Author
Listed:
- Nophea Sasaki
(Sasin School of Management, Chulalongkorn University, Bangkok 10330, Thailand)
- Issei Abe
(Faculty of Career Development, Kyoto Koka Women’s University, Kyoto 615-0882, Japan)
Abstract
Meeting global forest restoration targets by 2030 requires a transition from labor-intensive and opaque practices to scalable, intelligent, and verifiable systems. This paper introduces a cyber–physical digital twin architecture for forest restoration, structured across four layers: (i) a Physical Layer with drones and IoT-enabled sensors for in situ environmental monitoring; (ii) a Data Layer for secure and structured transmission of spatiotemporal data; (iii) an Intelligence Layer applying AI-driven modeling, simulation, and predictive analytics to forecast biomass, biodiversity, and risk; and (iv) an Application Layer providing stakeholder dashboards, milestone-based smart contracts, and automated climate finance flows.
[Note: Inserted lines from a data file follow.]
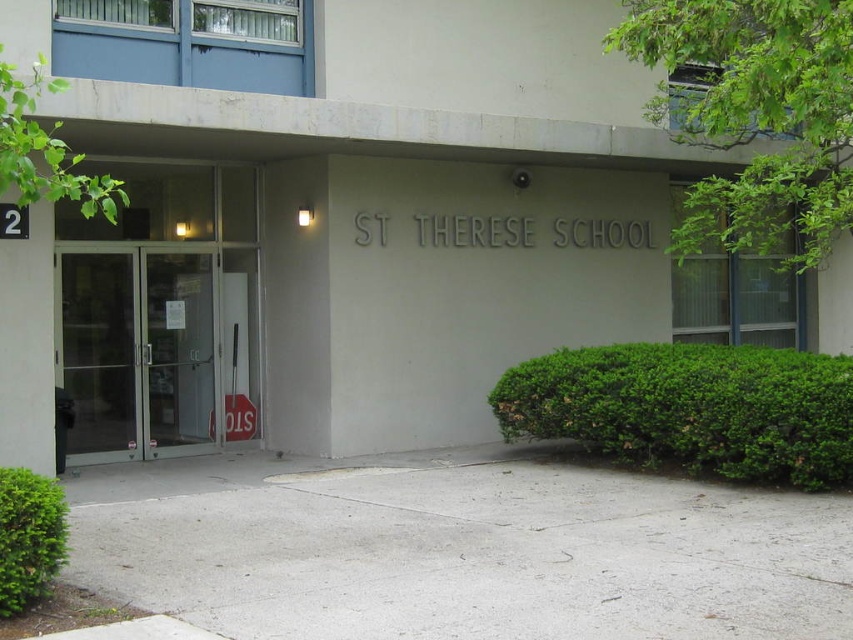
The height and width of the screenshot is (640, 853). I want to click on green leafy tree at upper right, so click(753, 115).

Does green leafy tree at upper right have a smaller size compared to clear glass window at upper right?

No.

Identify the location of green leafy tree at upper right. (753, 115).

The width and height of the screenshot is (853, 640). Identify the location of green leafy tree at upper right. [x=753, y=115].

The width and height of the screenshot is (853, 640). In order to click on green leafy bush at lower right in this screenshot , I will do `click(689, 408)`.

Between green leafy bush at lower right and green leafy hedge at lower left, which one has less height?

With less height is green leafy hedge at lower left.

Measure the distance between point (814, 378) and camera.

26.33 feet

Where is `green leafy bush at lower right`? The height and width of the screenshot is (640, 853). green leafy bush at lower right is located at coordinates (689, 408).

Between green leafy bush at lower right and transparent glass doors at center, which one has more height?

With more height is transparent glass doors at center.

Does point (727, 401) lie in front of point (120, 420)?

That is True.

Image resolution: width=853 pixels, height=640 pixels. In order to click on green leafy bush at lower right in this screenshot , I will do `click(689, 408)`.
Evidence from Dronecoria, Flash Forest, and AirSeed Technologies shows that digital twins can reduce per-tree planting costs from USD 2.00–3.75 to USD 0.11–1.08, while enhancing accuracy, scalability, and community participation. The paper further outlines policy directions for integrating digital MRV systems into the Enhanced Transparency Framework (ETF) and Article 5 of the Paris Agreement. By embedding simulation, automation, and participatory finance into a unified ecosystem, digital twins offer a resilient, interoperable, and climate-aligned pathway for next-generation forest restoration.
Suggested Citation
Nophea Sasaki & Issei Abe, 2025.
"A Digital Twin Architecture for Forest Restoration: Integrating AI, IoT, and Blockchain for Smart Ecosystem Management,"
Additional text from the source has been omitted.